Task item :: Only a number is required: how many lines of the material contain the string "APERTURE".

Data for this exercise ::
---

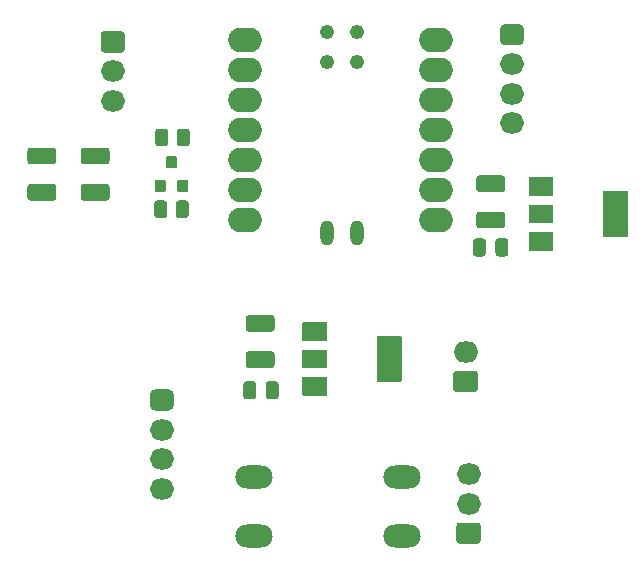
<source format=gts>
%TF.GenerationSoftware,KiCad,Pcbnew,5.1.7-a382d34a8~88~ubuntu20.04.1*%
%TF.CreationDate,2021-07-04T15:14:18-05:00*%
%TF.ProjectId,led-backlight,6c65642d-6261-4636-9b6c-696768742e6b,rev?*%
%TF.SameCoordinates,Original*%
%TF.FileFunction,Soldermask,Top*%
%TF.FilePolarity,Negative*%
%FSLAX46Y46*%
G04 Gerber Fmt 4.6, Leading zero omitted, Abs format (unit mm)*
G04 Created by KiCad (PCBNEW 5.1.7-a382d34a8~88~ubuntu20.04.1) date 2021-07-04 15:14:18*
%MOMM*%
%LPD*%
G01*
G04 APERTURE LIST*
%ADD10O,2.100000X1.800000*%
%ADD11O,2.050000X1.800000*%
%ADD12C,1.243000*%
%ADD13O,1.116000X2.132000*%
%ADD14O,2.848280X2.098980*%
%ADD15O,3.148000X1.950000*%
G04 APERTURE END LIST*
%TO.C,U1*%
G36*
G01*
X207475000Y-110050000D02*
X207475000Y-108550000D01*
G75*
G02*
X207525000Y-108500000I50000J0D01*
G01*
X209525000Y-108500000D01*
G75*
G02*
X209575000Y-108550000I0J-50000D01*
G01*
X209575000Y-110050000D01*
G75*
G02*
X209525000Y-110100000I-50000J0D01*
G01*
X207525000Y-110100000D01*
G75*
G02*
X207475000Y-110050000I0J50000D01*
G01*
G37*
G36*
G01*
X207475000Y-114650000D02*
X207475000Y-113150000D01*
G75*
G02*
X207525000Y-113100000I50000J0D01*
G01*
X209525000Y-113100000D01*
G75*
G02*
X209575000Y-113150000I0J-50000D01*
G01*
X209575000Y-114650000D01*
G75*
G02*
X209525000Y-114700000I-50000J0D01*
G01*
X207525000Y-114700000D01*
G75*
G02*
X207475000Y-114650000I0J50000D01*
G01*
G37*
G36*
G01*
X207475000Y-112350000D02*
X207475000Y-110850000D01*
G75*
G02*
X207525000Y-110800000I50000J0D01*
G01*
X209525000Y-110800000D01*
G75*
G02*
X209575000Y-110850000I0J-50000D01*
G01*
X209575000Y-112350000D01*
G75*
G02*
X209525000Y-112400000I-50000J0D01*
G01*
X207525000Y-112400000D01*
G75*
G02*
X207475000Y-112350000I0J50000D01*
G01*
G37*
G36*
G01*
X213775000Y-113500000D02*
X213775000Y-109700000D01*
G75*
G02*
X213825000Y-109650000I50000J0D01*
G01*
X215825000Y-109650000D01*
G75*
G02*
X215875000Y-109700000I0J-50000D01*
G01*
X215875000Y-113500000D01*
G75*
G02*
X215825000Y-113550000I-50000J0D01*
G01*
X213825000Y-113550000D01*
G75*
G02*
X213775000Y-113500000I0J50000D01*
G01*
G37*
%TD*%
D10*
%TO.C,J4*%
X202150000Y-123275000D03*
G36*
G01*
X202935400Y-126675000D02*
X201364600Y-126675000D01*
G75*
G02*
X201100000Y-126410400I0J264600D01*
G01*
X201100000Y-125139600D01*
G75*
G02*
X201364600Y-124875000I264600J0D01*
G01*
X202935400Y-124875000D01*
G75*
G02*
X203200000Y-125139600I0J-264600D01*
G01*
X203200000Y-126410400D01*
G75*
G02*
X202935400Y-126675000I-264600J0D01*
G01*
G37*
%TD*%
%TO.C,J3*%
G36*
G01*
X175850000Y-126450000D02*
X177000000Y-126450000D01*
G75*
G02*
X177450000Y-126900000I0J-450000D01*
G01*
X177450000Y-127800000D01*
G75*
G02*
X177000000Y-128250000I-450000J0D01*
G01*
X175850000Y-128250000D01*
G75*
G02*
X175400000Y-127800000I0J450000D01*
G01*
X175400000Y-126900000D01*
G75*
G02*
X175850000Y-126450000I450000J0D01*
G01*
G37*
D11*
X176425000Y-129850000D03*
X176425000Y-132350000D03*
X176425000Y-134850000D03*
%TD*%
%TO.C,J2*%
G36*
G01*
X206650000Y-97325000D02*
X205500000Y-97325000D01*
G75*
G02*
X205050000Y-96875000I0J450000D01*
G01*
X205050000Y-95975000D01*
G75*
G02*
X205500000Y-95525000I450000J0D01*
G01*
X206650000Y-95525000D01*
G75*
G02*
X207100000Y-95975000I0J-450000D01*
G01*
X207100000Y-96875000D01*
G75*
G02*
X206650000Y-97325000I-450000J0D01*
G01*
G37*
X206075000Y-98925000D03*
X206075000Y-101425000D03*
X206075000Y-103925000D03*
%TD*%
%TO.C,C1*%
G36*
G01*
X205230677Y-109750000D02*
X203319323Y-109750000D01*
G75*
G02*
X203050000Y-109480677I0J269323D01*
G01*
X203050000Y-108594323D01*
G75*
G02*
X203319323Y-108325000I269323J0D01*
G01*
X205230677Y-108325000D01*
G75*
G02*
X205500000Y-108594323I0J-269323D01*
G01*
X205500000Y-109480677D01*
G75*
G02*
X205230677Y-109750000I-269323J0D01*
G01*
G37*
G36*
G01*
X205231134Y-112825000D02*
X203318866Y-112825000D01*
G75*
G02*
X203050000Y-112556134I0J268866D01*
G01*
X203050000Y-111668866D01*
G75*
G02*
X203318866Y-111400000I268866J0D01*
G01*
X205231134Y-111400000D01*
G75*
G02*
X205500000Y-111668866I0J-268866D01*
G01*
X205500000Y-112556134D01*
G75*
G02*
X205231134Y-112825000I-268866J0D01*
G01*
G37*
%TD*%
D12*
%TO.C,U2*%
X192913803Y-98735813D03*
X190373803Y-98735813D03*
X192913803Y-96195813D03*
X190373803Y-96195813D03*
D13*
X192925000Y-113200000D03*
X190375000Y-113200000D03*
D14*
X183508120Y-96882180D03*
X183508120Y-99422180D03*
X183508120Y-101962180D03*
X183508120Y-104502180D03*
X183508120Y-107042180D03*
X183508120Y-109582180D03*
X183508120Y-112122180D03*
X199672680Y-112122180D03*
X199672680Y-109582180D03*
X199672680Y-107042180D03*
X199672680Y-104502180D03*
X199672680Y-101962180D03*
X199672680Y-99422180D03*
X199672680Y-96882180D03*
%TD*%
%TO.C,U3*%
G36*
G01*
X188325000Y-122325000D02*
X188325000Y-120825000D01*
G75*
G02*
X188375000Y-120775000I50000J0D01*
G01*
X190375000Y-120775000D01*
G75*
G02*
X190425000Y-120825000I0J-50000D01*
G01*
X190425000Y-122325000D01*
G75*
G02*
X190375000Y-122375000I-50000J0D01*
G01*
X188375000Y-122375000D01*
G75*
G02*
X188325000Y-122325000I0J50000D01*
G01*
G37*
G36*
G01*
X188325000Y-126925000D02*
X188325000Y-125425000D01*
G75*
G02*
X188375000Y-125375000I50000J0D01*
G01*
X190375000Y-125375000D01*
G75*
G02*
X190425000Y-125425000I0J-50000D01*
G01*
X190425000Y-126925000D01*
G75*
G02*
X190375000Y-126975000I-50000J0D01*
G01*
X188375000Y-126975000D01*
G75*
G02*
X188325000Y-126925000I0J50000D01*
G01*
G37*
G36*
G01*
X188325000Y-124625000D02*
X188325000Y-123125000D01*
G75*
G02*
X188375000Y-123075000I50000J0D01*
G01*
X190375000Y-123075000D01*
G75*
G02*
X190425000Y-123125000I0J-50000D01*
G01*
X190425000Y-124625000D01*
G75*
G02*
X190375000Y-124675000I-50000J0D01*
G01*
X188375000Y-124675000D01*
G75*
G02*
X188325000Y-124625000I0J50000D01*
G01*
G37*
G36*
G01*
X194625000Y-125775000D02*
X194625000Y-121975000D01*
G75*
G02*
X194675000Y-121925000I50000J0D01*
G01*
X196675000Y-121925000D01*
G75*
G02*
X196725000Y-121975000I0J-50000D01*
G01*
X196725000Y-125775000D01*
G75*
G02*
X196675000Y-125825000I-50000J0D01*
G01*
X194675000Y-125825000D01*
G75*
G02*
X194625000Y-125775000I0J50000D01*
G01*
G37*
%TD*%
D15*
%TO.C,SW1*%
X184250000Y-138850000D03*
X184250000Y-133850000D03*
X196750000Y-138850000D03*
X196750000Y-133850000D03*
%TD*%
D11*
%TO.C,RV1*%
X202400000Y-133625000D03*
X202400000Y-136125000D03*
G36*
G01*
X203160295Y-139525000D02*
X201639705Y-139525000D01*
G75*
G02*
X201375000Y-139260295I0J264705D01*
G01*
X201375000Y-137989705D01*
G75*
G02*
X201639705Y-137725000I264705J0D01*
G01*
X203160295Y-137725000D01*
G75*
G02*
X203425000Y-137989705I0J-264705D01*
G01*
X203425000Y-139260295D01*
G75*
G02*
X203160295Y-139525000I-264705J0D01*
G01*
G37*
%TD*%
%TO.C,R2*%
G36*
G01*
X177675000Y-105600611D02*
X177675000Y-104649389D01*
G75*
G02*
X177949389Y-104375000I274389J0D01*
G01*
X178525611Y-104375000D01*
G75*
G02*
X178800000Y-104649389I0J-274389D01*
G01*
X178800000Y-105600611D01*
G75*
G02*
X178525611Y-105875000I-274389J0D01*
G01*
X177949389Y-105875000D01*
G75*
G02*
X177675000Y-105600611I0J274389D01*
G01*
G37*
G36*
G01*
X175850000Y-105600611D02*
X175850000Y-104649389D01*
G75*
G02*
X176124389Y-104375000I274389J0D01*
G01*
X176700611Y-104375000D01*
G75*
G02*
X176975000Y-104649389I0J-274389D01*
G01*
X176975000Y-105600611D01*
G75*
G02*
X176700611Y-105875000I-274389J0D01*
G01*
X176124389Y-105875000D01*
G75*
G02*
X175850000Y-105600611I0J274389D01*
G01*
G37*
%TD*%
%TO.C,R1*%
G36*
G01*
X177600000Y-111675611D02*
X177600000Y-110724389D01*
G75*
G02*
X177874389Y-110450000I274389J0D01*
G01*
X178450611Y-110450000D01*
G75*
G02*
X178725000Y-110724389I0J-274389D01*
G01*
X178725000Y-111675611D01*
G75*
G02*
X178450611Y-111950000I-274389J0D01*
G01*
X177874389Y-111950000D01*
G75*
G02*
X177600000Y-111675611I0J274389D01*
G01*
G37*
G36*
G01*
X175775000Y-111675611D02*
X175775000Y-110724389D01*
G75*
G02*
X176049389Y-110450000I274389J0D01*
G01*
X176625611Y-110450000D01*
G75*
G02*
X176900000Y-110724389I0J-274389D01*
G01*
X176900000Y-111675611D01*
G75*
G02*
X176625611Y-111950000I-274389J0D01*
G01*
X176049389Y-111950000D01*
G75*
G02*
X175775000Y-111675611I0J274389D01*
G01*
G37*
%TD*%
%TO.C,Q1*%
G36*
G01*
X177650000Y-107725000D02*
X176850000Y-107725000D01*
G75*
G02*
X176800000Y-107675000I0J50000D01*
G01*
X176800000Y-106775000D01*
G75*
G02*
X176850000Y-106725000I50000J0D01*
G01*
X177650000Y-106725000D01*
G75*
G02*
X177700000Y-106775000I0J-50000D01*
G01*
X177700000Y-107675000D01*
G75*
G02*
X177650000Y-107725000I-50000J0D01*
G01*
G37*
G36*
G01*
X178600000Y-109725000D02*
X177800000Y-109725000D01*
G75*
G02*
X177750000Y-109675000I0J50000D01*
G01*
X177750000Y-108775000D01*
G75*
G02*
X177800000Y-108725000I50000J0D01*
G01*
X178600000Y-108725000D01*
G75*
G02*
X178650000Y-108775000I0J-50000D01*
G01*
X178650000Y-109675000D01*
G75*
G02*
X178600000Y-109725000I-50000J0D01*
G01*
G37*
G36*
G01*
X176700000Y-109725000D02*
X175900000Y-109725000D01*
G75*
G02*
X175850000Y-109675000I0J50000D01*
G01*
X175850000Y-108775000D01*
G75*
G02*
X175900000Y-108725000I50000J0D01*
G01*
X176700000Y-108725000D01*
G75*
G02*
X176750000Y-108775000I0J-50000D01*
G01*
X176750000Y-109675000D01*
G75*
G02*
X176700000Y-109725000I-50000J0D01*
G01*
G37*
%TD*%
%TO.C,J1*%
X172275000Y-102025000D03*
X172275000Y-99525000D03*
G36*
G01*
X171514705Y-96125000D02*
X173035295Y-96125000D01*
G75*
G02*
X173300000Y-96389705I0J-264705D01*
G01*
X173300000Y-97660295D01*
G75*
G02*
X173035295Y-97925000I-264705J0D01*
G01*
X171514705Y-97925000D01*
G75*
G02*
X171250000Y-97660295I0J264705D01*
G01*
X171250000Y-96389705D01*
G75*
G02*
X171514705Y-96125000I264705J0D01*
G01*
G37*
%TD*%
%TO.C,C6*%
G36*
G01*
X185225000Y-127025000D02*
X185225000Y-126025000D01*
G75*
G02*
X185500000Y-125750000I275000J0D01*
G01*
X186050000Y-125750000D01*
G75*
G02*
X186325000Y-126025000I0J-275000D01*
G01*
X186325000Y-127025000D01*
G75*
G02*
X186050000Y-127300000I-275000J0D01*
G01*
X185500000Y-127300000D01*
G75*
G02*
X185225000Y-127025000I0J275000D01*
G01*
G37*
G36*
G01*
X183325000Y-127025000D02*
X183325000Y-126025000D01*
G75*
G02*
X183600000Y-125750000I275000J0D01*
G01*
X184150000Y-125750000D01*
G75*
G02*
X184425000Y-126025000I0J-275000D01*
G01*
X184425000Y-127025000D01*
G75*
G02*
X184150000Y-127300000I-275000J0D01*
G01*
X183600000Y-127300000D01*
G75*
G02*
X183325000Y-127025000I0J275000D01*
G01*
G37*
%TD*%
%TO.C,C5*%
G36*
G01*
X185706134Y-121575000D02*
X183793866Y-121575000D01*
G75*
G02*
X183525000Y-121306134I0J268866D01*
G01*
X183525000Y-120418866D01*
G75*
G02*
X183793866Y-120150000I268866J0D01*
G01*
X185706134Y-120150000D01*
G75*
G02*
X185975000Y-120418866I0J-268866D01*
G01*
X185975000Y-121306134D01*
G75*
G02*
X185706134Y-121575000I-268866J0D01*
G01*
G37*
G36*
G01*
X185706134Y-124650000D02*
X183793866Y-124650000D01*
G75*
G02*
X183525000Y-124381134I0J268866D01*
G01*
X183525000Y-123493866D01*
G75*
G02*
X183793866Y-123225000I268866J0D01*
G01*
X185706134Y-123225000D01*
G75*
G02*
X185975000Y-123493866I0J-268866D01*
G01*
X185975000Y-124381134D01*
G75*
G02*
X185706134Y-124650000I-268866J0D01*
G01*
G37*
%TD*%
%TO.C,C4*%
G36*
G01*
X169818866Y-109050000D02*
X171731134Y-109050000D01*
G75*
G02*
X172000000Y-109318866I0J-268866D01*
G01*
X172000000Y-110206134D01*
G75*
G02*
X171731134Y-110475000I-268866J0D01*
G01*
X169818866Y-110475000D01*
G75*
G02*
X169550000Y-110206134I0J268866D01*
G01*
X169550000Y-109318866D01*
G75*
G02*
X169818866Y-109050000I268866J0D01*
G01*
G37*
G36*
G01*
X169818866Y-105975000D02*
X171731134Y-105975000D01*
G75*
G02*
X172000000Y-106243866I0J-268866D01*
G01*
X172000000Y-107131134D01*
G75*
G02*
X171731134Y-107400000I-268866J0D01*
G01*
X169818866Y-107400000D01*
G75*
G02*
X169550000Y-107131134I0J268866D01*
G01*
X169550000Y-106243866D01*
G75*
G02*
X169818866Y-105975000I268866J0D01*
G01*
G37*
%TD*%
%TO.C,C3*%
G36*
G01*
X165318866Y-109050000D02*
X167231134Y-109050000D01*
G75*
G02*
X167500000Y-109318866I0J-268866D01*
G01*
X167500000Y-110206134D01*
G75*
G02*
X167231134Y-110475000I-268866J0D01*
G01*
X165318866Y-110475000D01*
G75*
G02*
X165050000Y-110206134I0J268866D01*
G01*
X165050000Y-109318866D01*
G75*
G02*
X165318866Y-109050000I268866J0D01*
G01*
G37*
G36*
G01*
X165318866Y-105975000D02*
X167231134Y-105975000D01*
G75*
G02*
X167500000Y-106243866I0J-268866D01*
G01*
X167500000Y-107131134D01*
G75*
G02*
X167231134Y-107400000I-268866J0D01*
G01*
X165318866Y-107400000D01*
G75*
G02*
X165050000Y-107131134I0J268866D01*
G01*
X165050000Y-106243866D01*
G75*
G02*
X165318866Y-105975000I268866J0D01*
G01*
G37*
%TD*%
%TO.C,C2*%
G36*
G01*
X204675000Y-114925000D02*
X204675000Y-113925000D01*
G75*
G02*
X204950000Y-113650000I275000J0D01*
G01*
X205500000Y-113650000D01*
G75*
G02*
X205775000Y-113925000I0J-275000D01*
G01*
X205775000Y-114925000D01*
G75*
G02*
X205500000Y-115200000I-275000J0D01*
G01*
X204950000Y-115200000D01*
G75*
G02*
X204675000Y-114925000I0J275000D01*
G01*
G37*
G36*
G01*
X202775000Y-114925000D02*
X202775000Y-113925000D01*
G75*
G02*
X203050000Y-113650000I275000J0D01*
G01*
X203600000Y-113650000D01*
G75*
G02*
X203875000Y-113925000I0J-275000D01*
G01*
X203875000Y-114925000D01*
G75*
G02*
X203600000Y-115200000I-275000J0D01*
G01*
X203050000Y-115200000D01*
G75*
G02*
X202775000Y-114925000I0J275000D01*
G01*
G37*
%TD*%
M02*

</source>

---

Expected output :: 2